- Theatrical release poster
- Directed by: Randall Emmett
- Written by: Adam Taylor Barker; Chris Sivertson;
- Produced by: Randall Emmett; George Furla; Tim Sullivan; Chad A. Verdi; Shaun Sanghani; Joel Cohen;
- Starring: Jack Huston; Robert De Niro; John Malkovich;
- Cinematography: Eric Koertz
- Edited by: Eric Friedenberg
- Music by: Philip Klein
- Production companies: Emmett Furla Oasis Films; Verdi Productions; SSS Entertainment;
- Distributed by: The Avenue Entertainment
- Release date: December 2, 2022;
- Running time: 101 minutes
- Country: United States
- Language: English
- Box office: $132,152

= Savage Salvation =

Savage Salvation is a 2022 American action thriller film directed by Randall Emmett and starring Jack Huston, Robert De Niro and John Malkovich.

==Plot==
After losing his fiancee to a heroin overdose, a rehabilitated addict seeks revenge against the drug cartel while hot on his heels is a sympathetic sheriff.

==Cast==
- Jack Huston as Shelby John
- Robert De Niro as Sheriff Mike Church
- John Malkovich as Peter
- Willa Fitzgerald as Ruby Red
- Quavo as Coyote
- Meadow Williams as Detective Zeppelin
- Dale Dickey as Greta
- Swen Temmel as Elvis Kincaid
- Noel Gugliemi as Silas
- Jon Orsini as Skeeter
- Clay Wilcox as Darius
- Winter Ave Zoli as Darlene

==Production==
On September 8, 2020, it was announced that De Niro, Malkovich and Machine Gun Kelly were cast in the film, then titled Wash Me in the River.
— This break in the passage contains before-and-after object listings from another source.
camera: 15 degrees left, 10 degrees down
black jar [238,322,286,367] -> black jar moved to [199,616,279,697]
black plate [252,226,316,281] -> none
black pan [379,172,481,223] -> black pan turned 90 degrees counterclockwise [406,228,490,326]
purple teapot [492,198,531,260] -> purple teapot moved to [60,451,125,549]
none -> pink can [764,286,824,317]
On October 19, 2020, it was announced that Taylor Kitsch had replaced Machine Gun Kelly after the latter dropped out due to scheduling conflicts. On November 13, 2020, it was announced that Jack Huston had replaced Kitsch. Production on the film began in November 2020. Malkovich filmed his scenes in December 2020. Filming officially wrapped in January 2021, and the following month, it was announced that Quavo and Willa Fitzgerald would star in the film.

==Release==
In March 2021, The Avenue Entertainment acquired North American distribution rights to the film. It was retitled Savage Salvation, and released on December 2, 2022.

===Box office===
As of May 7, 2024, Savage Salvation grossed $132,152 in Portugal, the Netherlands, South Korea, and Spain, plus $749,679 in home video sales.